[[ THE DATA, beginning ]]

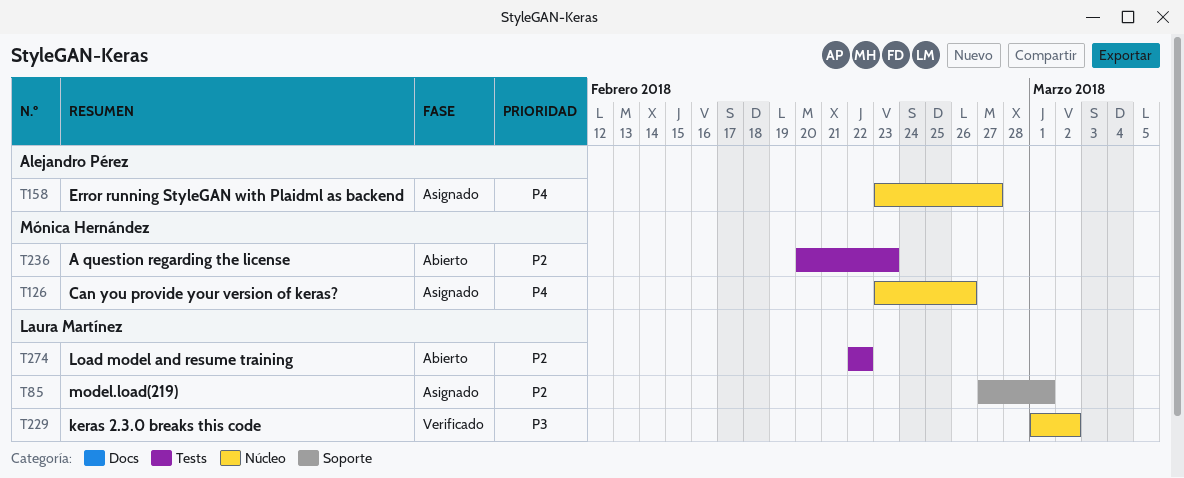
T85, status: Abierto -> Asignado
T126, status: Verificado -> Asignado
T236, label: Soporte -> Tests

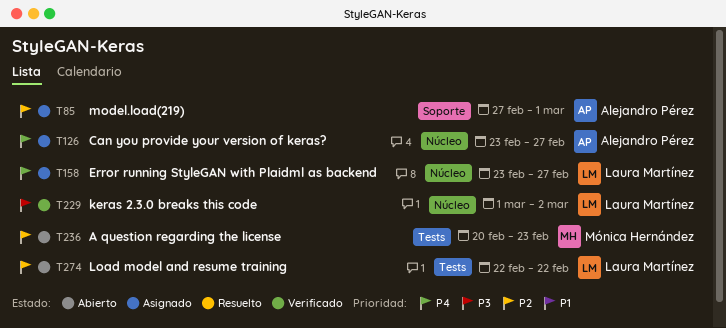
T85, owner: Laura Martínez -> Alejandro Pérez
T126, owner: Mónica Hernández -> Alejandro Pérez
T126, due: Feb 26 -> Feb 27
T158, owner: Alejandro Pérez -> Laura Martínez

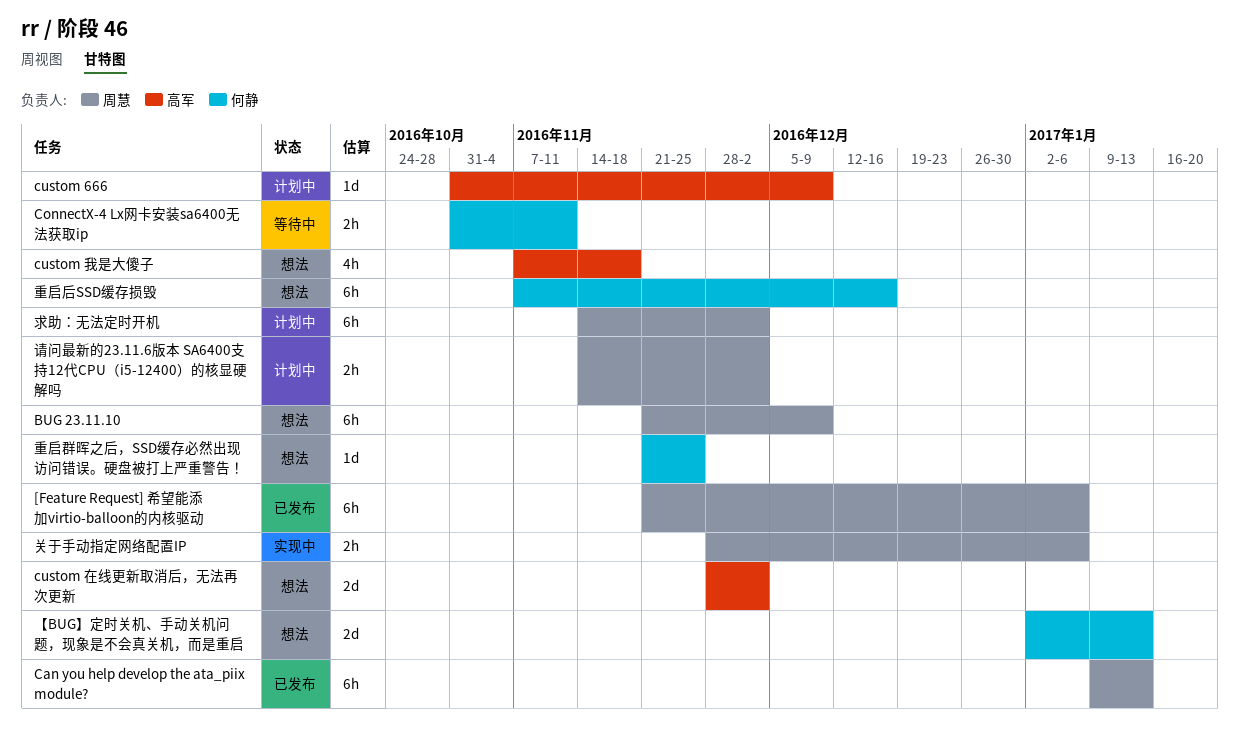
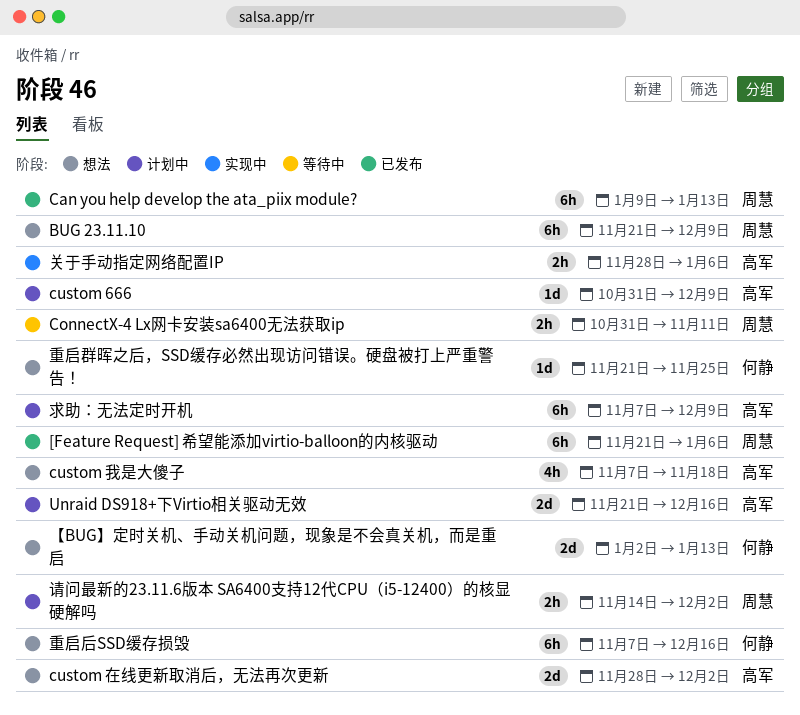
ConnectX-4 Lx网卡安装sa6400无法获取ip, owner: 何静 -> 周慧
Unraid DS918+下Virtio相关驱动无效: none -> present
关于手动指定网络配置IP, owner: 周慧 -> 高军
求助：无法定时开机, owner: 周慧 -> 高军
求助：无法定时开机, start: Nov 14 -> Nov 7
求助：无法定时开机, due: Dec 2 -> Dec 9

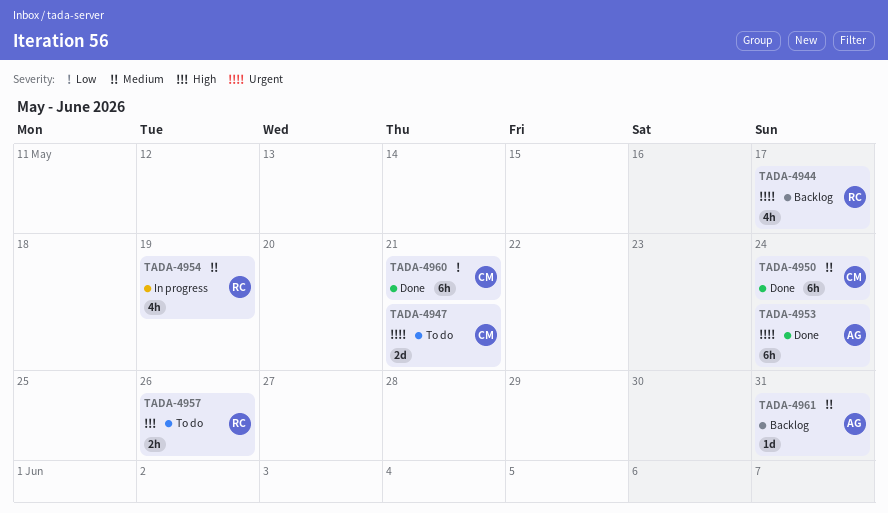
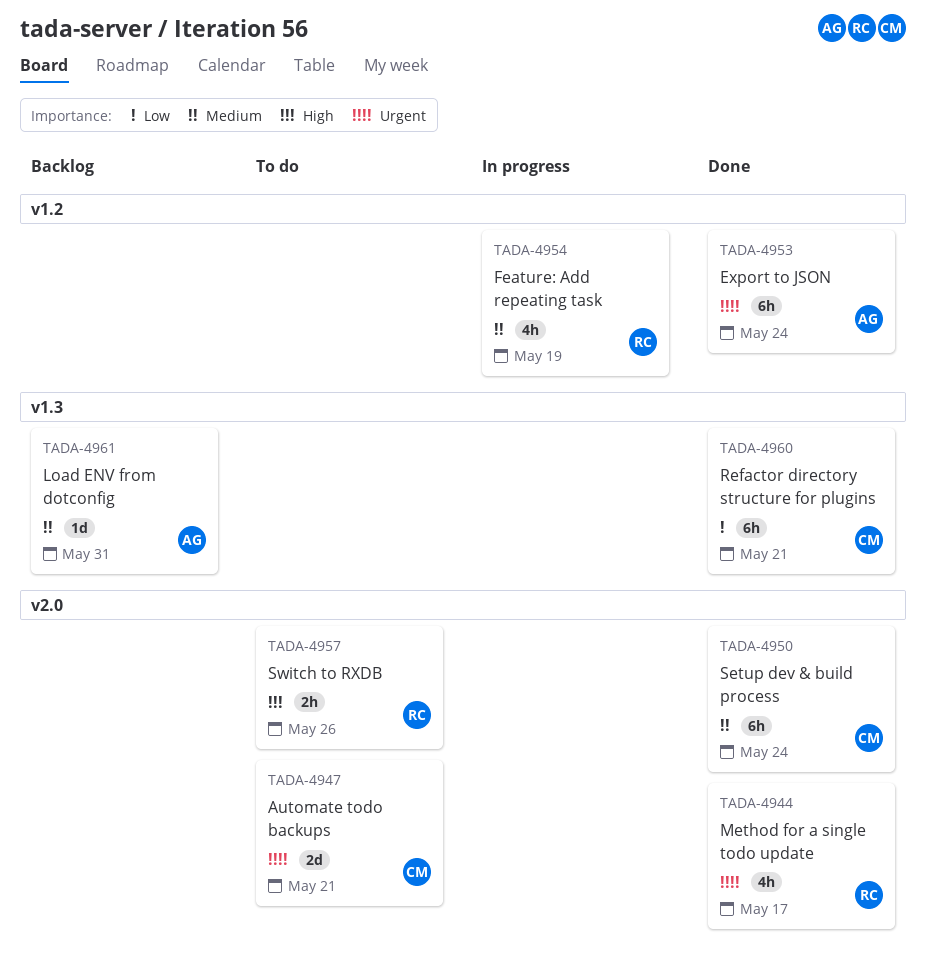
TADA-4944, status: Backlog -> Done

[[ THE DATA, end ]]

_EXERCISE_. For the word "status", find every line in the data that holds it and copy that line.

_WORKED SOLUTION_.
T85, status: Abierto -> Asignado
T126, status: Verificado -> Asignado
TADA-4944, status: Backlog -> Done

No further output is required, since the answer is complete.